▶ Aim of the task:
The number of lines in the records that include "pouvez" is all you should give.

[Collected data]
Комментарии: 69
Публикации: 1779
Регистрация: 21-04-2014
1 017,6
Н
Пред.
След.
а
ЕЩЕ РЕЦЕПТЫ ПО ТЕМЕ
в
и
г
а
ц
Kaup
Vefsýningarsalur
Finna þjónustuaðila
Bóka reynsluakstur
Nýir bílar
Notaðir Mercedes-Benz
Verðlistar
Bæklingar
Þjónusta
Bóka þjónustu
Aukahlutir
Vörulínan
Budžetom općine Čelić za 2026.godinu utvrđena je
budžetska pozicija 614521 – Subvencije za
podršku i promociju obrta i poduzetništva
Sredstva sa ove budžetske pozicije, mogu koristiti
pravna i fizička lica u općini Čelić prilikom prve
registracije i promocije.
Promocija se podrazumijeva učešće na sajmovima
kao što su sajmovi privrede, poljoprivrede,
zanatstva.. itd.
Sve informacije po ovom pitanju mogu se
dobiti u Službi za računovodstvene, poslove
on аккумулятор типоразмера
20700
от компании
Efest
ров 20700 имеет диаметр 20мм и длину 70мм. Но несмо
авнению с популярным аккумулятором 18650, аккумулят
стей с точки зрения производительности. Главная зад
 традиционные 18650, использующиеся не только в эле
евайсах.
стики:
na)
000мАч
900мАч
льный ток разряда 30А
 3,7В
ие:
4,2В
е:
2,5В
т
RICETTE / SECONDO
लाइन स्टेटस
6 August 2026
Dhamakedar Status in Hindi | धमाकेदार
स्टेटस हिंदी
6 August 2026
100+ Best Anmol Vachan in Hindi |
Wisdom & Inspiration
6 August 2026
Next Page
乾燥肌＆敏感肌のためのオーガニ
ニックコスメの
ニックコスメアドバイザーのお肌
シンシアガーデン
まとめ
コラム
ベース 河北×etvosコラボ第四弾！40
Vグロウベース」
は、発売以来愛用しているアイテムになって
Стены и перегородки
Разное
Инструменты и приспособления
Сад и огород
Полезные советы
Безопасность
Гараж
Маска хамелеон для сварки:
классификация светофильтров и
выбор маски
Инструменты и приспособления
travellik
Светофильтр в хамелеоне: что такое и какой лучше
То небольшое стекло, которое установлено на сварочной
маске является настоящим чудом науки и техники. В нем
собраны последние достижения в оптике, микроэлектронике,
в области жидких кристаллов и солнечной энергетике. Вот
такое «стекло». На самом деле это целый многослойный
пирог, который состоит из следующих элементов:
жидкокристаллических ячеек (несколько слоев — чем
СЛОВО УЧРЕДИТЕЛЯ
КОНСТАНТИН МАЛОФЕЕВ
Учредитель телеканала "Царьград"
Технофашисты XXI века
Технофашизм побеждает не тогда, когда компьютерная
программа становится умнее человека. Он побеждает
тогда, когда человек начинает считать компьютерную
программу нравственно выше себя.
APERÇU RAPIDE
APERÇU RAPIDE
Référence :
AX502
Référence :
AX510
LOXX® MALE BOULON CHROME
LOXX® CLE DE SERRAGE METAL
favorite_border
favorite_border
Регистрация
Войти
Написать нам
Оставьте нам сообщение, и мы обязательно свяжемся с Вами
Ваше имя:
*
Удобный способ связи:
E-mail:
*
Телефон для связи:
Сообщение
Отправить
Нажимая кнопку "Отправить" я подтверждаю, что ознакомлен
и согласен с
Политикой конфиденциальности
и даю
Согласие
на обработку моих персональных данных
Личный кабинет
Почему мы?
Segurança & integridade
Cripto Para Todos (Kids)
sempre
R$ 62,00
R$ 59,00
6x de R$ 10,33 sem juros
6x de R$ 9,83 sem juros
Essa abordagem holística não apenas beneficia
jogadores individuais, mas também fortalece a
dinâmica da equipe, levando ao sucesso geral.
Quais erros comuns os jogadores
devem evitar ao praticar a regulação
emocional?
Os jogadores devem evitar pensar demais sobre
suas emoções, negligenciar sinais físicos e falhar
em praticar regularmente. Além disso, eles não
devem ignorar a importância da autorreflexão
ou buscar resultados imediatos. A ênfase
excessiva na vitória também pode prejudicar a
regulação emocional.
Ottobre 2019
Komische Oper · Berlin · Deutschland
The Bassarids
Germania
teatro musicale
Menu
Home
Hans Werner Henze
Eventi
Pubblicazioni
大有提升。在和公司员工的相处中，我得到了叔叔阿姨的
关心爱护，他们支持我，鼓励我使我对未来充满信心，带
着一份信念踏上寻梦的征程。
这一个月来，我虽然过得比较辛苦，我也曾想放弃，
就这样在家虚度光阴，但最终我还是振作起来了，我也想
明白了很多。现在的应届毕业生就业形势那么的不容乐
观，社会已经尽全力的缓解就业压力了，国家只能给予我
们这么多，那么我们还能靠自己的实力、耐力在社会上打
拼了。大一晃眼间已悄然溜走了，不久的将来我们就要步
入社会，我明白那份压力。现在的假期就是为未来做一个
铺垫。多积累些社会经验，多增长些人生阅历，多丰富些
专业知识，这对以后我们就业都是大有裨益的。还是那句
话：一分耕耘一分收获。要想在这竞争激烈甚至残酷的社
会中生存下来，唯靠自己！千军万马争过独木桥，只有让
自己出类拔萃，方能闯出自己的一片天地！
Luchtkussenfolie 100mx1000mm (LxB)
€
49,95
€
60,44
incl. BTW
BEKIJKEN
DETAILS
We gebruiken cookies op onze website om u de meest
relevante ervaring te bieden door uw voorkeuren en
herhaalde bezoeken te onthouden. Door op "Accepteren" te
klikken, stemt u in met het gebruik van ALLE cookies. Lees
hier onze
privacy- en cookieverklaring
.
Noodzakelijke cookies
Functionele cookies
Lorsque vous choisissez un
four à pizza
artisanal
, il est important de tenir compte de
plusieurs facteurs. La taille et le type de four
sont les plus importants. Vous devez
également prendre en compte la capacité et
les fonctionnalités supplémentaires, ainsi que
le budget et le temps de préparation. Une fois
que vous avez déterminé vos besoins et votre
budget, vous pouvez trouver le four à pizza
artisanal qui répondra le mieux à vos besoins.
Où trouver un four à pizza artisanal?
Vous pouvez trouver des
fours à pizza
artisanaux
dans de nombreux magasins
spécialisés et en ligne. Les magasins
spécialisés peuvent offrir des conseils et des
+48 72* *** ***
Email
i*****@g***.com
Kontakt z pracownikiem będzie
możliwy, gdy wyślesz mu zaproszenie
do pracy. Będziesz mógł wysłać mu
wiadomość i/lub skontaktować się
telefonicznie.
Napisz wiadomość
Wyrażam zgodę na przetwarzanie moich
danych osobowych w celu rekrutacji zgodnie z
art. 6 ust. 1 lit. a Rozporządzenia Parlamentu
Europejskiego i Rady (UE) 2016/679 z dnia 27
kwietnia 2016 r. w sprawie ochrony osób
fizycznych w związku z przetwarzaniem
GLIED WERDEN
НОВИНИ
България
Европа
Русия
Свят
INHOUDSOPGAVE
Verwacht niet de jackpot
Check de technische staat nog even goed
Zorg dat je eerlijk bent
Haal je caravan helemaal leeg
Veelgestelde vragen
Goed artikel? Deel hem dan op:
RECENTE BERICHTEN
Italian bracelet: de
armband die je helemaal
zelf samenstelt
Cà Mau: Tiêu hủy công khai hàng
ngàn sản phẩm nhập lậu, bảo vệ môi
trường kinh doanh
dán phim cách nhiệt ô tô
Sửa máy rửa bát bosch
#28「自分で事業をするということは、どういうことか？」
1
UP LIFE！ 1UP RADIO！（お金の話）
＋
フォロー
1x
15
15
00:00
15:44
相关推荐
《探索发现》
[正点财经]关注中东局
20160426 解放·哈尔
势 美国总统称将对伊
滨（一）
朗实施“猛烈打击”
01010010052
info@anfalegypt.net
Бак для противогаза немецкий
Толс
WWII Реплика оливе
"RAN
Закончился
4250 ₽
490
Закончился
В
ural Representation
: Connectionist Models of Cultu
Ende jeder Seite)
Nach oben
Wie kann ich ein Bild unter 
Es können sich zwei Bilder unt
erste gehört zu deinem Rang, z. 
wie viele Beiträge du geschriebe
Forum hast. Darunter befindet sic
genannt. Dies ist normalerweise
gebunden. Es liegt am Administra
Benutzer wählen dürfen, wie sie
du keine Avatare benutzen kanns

▶ Written response:
2